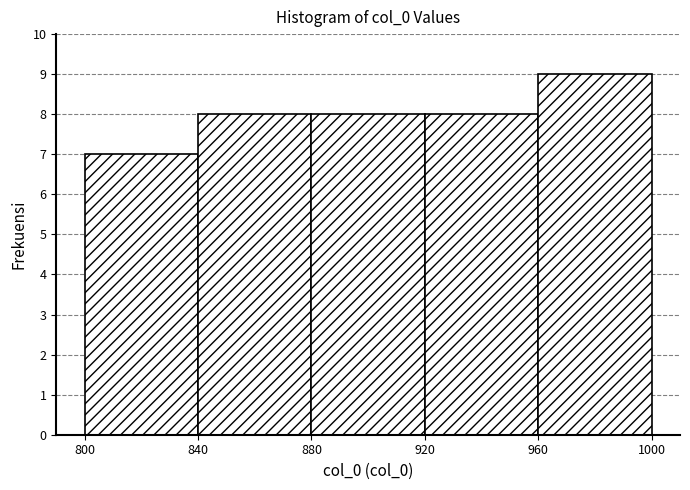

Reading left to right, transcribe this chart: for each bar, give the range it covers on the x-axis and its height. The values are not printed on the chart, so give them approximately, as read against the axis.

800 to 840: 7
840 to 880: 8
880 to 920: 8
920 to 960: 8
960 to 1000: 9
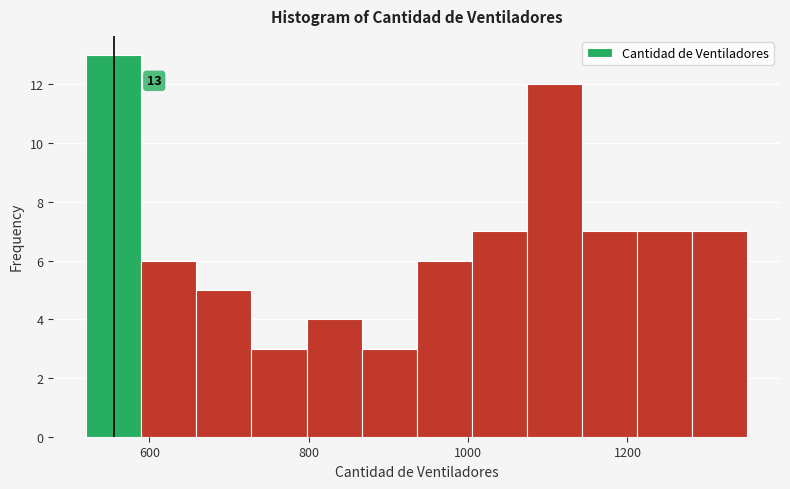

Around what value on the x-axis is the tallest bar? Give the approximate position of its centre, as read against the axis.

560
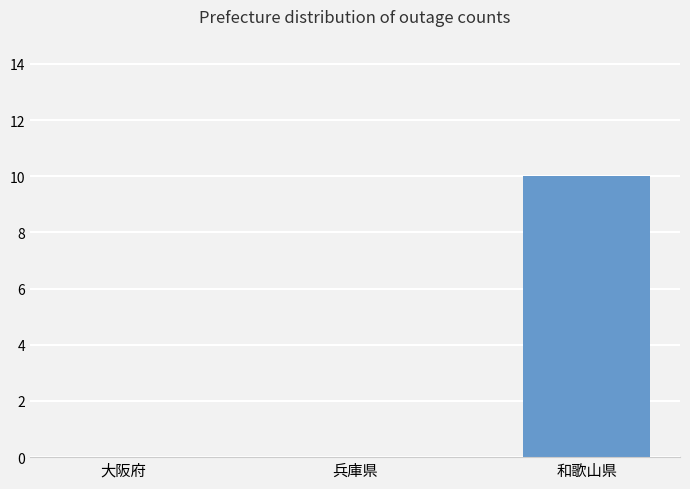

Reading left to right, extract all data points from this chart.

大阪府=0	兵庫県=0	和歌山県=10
::::
Required action: Quote all of the records above word for word, leaving out the pictures.

Answer to the exercise:
Reading left to right, transcribe this chart: for each bar, give the range it covers on the x-axis and its height. The values are not printed on the chart, so give them approximately, as read against the axis.

800 to 840: 7
840 to 880: 8
880 to 920: 8
920 to 960: 8
960 to 1000: 9

Around what value on the x-axis is the tallest bar? Give the approximate position of its centre, as read against the axis.

560

Reading left to right, extract all data points from this chart.

大阪府=0	兵庫県=0	和歌山県=10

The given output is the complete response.